Investors need to broaden their horizons and consider alternatives and tactical bets if they want to achieve respectable returns in the coming years, says Research Affiliates' Rob Arnott.

Arnott: Look Outside Mainstream Stocks and Bonds

Burns: Now how do people invest? With the 3-Ds out there? What do we have to do?

Arnott: As an American citizen, I am alarmed and depressed about the path that we've been on and the path that we are on. I think we're pursuing very, very dangerous policies and market action of the last couple of days suggests that there is not a whole lot of enthusiasm for Federal Reserve chairman Ben Bernanke's latest great idea (Operation Twist).

Burns: Twister II, that's what I call it.

Arnott: Well, it didn't work for Kennedy; it's not going to work for Bernanke. As an investor I look on this as a really interesting and challenging puzzle. You've got a low-yield environment; bonds yield 2%-3%. If you take enough duration risk and enough credit risk, you can get up to 4% or little higher, but 2%-4% is really your range for fixed income. For stocks, you're getting a 2% yield, and history says 4% earnings and dividend growth, making a total of 6%. But that's absent the headwinds.
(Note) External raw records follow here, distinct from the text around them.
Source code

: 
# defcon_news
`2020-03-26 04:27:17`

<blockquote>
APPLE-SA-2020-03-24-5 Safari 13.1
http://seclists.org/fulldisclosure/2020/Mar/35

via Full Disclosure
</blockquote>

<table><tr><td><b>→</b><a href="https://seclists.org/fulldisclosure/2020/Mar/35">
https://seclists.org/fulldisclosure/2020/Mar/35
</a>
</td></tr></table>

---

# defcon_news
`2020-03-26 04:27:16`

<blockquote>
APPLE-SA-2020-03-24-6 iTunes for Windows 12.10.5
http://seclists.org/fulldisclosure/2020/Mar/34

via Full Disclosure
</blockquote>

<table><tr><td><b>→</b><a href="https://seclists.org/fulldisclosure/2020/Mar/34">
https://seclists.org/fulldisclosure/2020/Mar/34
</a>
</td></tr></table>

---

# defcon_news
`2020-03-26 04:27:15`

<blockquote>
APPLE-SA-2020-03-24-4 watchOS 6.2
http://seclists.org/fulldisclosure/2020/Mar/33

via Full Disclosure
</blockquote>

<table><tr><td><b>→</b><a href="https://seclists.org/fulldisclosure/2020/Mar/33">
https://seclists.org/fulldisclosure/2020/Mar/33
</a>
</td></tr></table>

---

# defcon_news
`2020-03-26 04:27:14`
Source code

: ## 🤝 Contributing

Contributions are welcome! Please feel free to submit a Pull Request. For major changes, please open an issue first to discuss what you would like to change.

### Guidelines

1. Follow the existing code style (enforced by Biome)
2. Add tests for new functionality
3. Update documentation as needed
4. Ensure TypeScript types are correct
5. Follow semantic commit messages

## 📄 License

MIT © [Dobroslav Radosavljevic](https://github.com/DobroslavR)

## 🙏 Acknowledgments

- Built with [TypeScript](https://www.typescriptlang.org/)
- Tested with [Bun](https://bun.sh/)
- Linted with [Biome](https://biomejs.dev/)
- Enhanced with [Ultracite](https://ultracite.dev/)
History didn't have these headwinds, so maybe it's 3%, maybe it's 2%. That gets you to the 4%-6% range for stocks.

If you're getting 2%-4% for bonds and 4%-6% for stocks, you're looking at four and change for the classic balanced portfolio. So what do you do? Look outside, of mainstream stocks and bonds; there is a whole spectrum of alternatives out there. Some of them, at any given time, are going to be more attractive than mainstream stocks of bonds. Look to those asset classes to boost your return. Look to those asset classes to tamp down your risk because of low correlations, and then look for alpha. Try to identify ideas that, instead of siphoning return away through fees and implementation costs, can actually add something. The Research Affiliates Fundamental Index is a beautiful example of that. Historically, it's added in long-term back tests 2%-4% in developed markets and live experience 1%-2% in developed markets in the face of a headwind with values severely underperforming.

Burns: Right. I think in your presentation, you laid it out: The critics said this, then this happened.

Arnott: Yeah.

Burns: So the critics said fundamentally, it's the just a value tilt.

Arnott: So, now you have five years in which value underperformed by 1%-2% and the RAFI outperformed by 1%-2%. Now what do you say Mr. Critic?

Burns: Right.

Arnott: The other criticism is "It is just a back test." OK, now, it's not. It's now live. The other observation is the less efficient the market, the more value is added. So, we find that it adds more value in small companies and more value in emerging-markets countries. Where are the opportunities in the years ahead? They're probably in small companies and emerging markets. Wonderful. So, the toolkit is broaden your horizons, look outside of mainstream, look for alpha, where you can find it, and be tactical.

Move money out of markets that are popular and trendy because popular and trendy doesn't mean profitable. It means the market loves these assets and prices them to reflect the very low demand for forward-looking returns. You should move that money into markets that are out-of-favor even ones that are feared and loathed, because those are the markets where people demand a premium return.